Ik heb een kleine platte rekenmachine. Het is een Casio HS-4A, ooit gekregen van de groenteboer, in ruil voor twintig bij elkaar gespaarde en volgeplakte zegelboekjes. Het was volgens de groenteboer een heel mooi machientje, want hij werkte op zonlicht. “Geen batterijen! Dus: altijd lekker goedkoop! En dus ook: goed voor het milieu!”
Ik zou graag willen denken dat ik nu voor altijd en eeuwig gratis kan rekenen met mijn rekenmachine met zijn vier zonneraampjes. Een gezellig rekenhuisje is het eigenlijk. Hij ligt de hele dag in de vensterbank, zo dicht mogelijk bij de zon, lekker energie te laden. Maar soms is het donker. Ik wil iets vermenigvuldigen, of ergens een mooie wortel uit trekken, ik pak mijn rekenhuisje – maar dan is er niemand thuis. Alle minirekenrobotjes die in het huisje wonen, zijn in diepe slaap gevallen en worden uit zichzelf niet meer wakker.
Dan knip ik in arren moede maar de elektrische lamp aan en leg het huisje eronder, met de raampjes naar boven, zodat er wat elektrisch kunstzonlicht door naar binnen valt. En dan wacht ik tot de robotjes wakker worden en weer nijver aan het rekenen slaan. Dat doen ze altijd. Ik vind het een mooi systeem: een oude elektrische gloeilamp levert kunstzonne-energie. Maar zo is het vast nooit bedoeld door de uitstootreductiepolitie.
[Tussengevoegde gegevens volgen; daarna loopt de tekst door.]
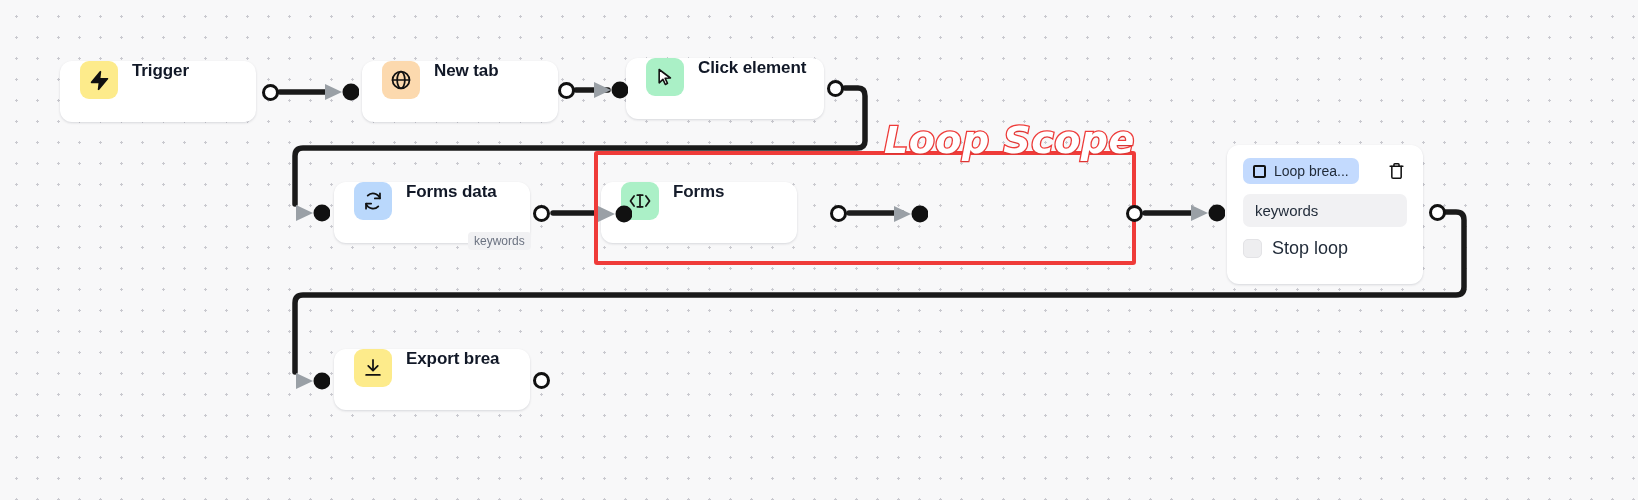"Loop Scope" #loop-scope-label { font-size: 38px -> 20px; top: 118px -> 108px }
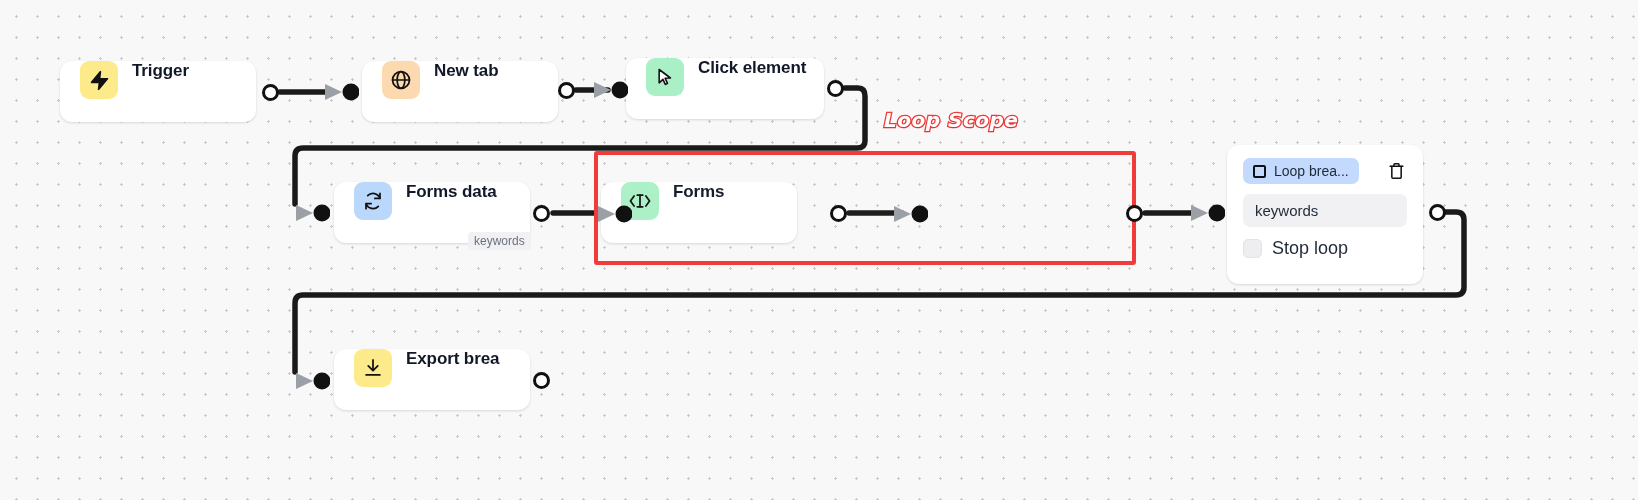"Loop brea..." .lb-title-pill { border-radius: 7px -> 1px }
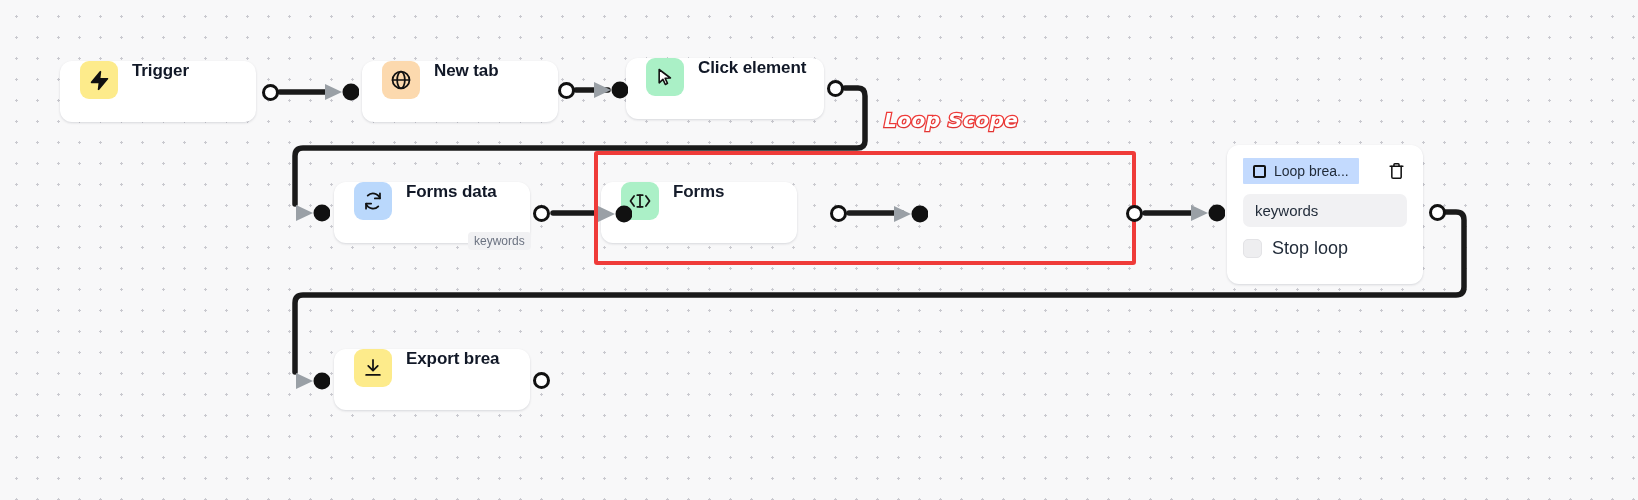"Get text" div.node { html: none -> <div> <div> <div> <svg> <path></path> <line></line> <line></line> </svg> </div> <div>Get text</div> </div> </div> }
Als ik de dikke witte stoomkolom van de elektriciteitscentrale aan het andere einde van de stad op windstille dagen weer kalm loodrecht uit de schoorstenen omhoog zie stijgen tegen de blauwe lucht, weet ik: daar gaat nu ook de uitstoot voor mijn zonnerekenmachine de lucht in. En dat alleen maar omdat ik geen zin heb om het zelf uit te rekenen, op pen en papier of met het blote hoofd.